S’affranchir des idées d’hier…

  • L’échec est culturellement marqué au fer rouge en France.
  • Les recruteurs français sont circonspects, voire carrément négatifs, sur des candidats dont le CV n’est pas linéaire ou cohérent. L’échec peut aussi être vu comme un signe d’incompétence professionnelle.
  • Les organisations souvent d’inspiration colbertiste ne donnent pas vraiment aux individus la possibilité de prendre des risques.
  • Les investisseurs jugent plus durement les entrepreneurs qui cherchent des fonds après le plantage de leur entreprise précédente que les « bons élèves » à qui tout a souri.
  • La culture judéo-chrétienne considère l’échec comme le signe des faibles, comme un révélateur d’une incapacité à aller au bout d’un projet. L’échec est donc vécu comme une humiliation sociale, une honte.
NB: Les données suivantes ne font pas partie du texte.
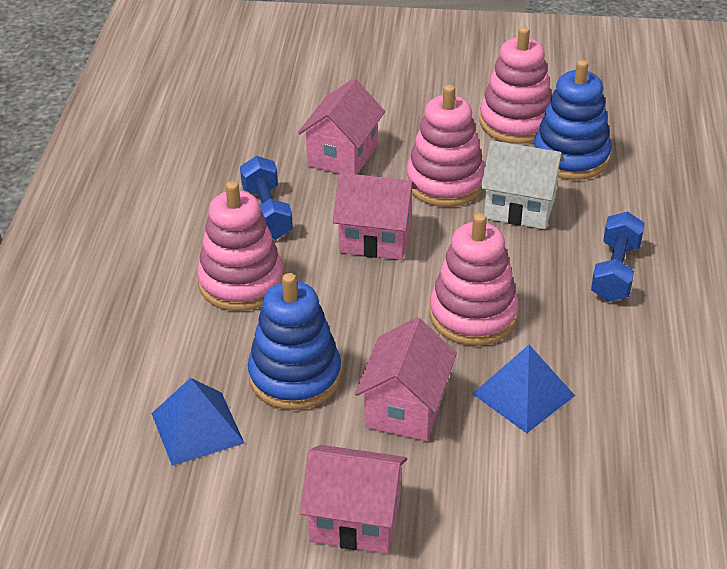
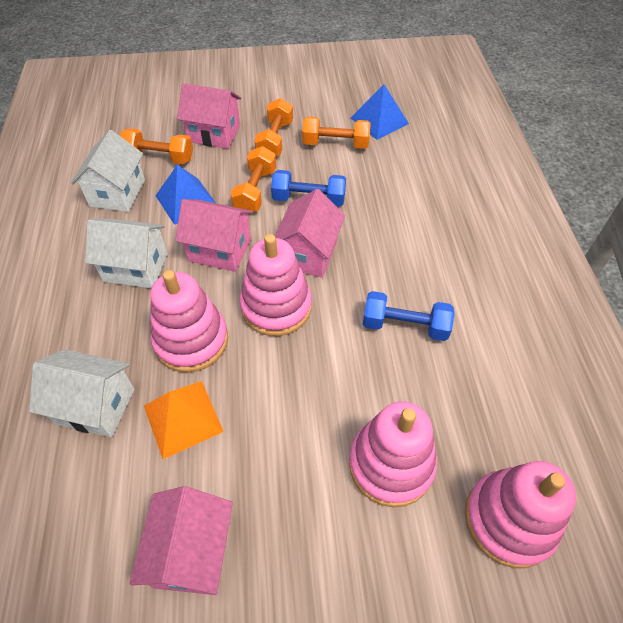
blue stacking toy: 2 -> 0
orange dumbbell: 0 -> 4
orange pyramid: 0 -> 1
white house: 1 -> 3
Et il est socialement mal vu de parler publiquement de ses erreurs et échecs.
  • A l’inverse, aux Etats-Unis, pays jeune bâti par des pionniers et empreint de protestantisme, l’échec est vu comme une évidence, une étape essentielle du processus d’apprentissage vers la réussite, une source d’inspiration, un « plus » sur un CV.

Un contexte propice

  • Petit à petit, l’idée est en train de faire son chemin en France que l’échec n’est pas une fatalité
  • Les initiatives menées sur le terrain sont plus visibles et plus relayées qu’avant.
  • Les prises de parole et témoignages d’entrepreneurs sur leurs échecs sont plus fréquents.
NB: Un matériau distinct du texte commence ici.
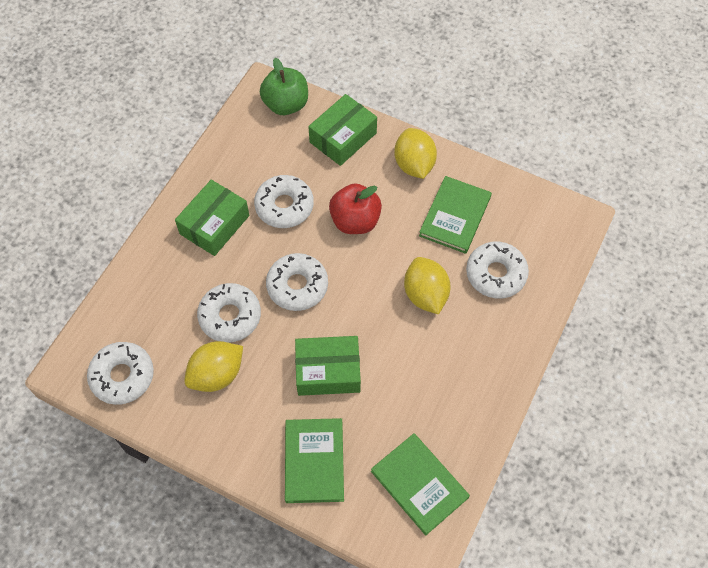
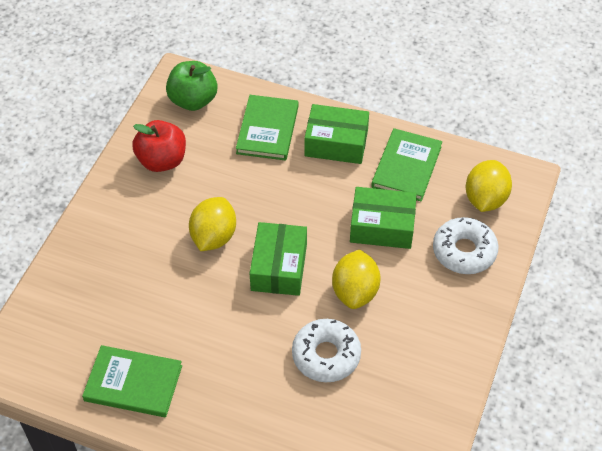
white donut: 5 -> 2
  • Une partie des jeunes générations se sont appropriées l’idée qu’il faut oser même si le succès n’est pas garanti.
  • De plus en plus de sportifs de haut niveau s’expriment sur leur parcours, leurs échecs et sont mis en avant comme des emblèmes de la réussite française. Certains expliquent comment leur parcours les a conduits à aujourd’hui se lancer dans l’entrepreneuriat.
  • Même l’Etat parle désormais de « droit à l’erreur » des entrepreneurs et de sa volonté d’« être au service d’une société de confiance ».
  • Fin octobre 2017, la concertation sur le « plan d’action pour la croissance et la transformation des entreprises » (PACTE) a été lancée, avec un groupe sur « la création, la transmission et le rebond » piloté par Olivia Grégoire, députée de Paris, et Clémentine Gallet, la présidente de Coriolis Composites.